------ Given information
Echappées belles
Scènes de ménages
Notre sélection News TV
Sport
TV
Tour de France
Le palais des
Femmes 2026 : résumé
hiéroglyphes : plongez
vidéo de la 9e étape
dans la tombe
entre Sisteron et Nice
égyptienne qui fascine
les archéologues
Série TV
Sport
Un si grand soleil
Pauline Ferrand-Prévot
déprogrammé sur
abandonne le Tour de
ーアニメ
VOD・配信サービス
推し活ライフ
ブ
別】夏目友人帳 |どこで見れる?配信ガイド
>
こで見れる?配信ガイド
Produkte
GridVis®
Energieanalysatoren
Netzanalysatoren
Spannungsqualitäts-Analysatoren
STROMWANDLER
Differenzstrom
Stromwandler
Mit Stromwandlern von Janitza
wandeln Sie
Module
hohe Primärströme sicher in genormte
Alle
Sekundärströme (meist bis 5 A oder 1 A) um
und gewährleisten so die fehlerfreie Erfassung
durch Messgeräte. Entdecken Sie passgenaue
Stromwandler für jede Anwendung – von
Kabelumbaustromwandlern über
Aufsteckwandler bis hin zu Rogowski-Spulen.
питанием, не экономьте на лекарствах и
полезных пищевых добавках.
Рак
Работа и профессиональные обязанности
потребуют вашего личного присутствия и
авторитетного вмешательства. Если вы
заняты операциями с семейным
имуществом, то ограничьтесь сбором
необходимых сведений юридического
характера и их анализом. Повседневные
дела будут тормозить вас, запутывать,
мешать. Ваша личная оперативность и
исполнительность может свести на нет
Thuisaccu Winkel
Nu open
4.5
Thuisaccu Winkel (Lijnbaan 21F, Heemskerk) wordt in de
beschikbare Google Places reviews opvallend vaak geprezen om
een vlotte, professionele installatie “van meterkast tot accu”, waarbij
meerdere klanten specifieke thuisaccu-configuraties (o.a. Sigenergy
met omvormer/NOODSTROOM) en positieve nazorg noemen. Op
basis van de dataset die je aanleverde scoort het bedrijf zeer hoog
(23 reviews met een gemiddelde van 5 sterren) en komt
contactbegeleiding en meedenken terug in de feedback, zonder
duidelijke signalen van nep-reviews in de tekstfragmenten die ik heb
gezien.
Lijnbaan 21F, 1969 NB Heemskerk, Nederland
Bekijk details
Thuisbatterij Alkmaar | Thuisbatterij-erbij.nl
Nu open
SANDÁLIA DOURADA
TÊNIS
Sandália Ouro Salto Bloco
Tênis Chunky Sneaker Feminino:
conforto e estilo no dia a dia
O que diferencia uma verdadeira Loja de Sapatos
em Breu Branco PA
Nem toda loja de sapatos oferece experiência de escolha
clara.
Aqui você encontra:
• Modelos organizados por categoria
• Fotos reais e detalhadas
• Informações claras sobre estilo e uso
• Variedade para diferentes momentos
------------
Request: An exact repetition of the data above is all that is needed.

Response to this task:
Echappées belles
Scènes de ménages
Notre sélection News TV
Sport
TV
Tour de France
Le palais des
Femmes 2026 : résumé
hiéroglyphes : plongez
vidéo de la 9e étape
dans la tombe
entre Sisteron et Nice
égyptienne qui fascine
les archéologues
Série TV
Sport
Un si grand soleil
Pauline Ferrand-Prévot
déprogrammé sur
abandonne le Tour de
ーアニメ
VOD・配信サービス
推し活ライフ
ブ
別】夏目友人帳 |どこで見れる?配信ガイド
>
こで見れる?配信ガイド
Produkte
GridVis®
Energieanalysatoren
Netzanalysatoren
Spannungsqualitäts-Analysatoren
STROMWANDLER
Differenzstrom
Stromwandler
Mit Stromwandlern von Janitza
wandeln Sie
Module
hohe Primärströme sicher in genormte
Alle
Sekundärströme (meist bis 5 A oder 1 A) um
und gewährleisten so die fehlerfreie Erfassung
durch Messgeräte. Entdecken Sie passgenaue
Stromwandler für jede Anwendung – von
Kabelumbaustromwandlern über
Aufsteckwandler bis hin zu Rogowski-Spulen.
питанием, не экономьте на лекарствах и
полезных пищевых добавках.
Рак
Работа и профессиональные обязанности
потребуют вашего личного присутствия и
авторитетного вмешательства. Если вы
заняты операциями с семейным
имуществом, то ограничьтесь сбором
необходимых сведений юридического
характера и их анализом. Повседневные
дела будут тормозить вас, запутывать,
мешать. Ваша личная оперативность и
исполнительность может свести на нет
Thuisaccu Winkel
Nu open
4.5
Thuisaccu Winkel (Lijnbaan 21F, Heemskerk) wordt in de
beschikbare Google Places reviews opvallend vaak geprezen om
een vlotte, professionele installatie “van meterkast tot accu”, waarbij
meerdere klanten specifieke thuisaccu-configuraties (o.a. Sigenergy
met omvormer/NOODSTROOM) en positieve nazorg noemen. Op
basis van de dataset die je aanleverde scoort het bedrijf zeer hoog
(23 reviews met een gemiddelde van 5 sterren) en komt
contactbegeleiding en meedenken terug in de feedback, zonder
duidelijke signalen van nep-reviews in de tekstfragmenten die ik heb
gezien.
Lijnbaan 21F, 1969 NB Heemskerk, Nederland
Bekijk details
Thuisbatterij Alkmaar | Thuisbatterij-erbij.nl
Nu open
SANDÁLIA DOURADA
TÊNIS
Sandália Ouro Salto Bloco
Tênis Chunky Sneaker Feminino:
conforto e estilo no dia a dia
O que diferencia uma verdadeira Loja de Sapatos
em Breu Branco PA
Nem toda loja de sapatos oferece experiência de escolha
clara.
Aqui você encontra:
• Modelos organizados por categoria
• Fotos reais e detalhadas
• Informações claras sobre estilo e uso
• Variedade para diferentes momentos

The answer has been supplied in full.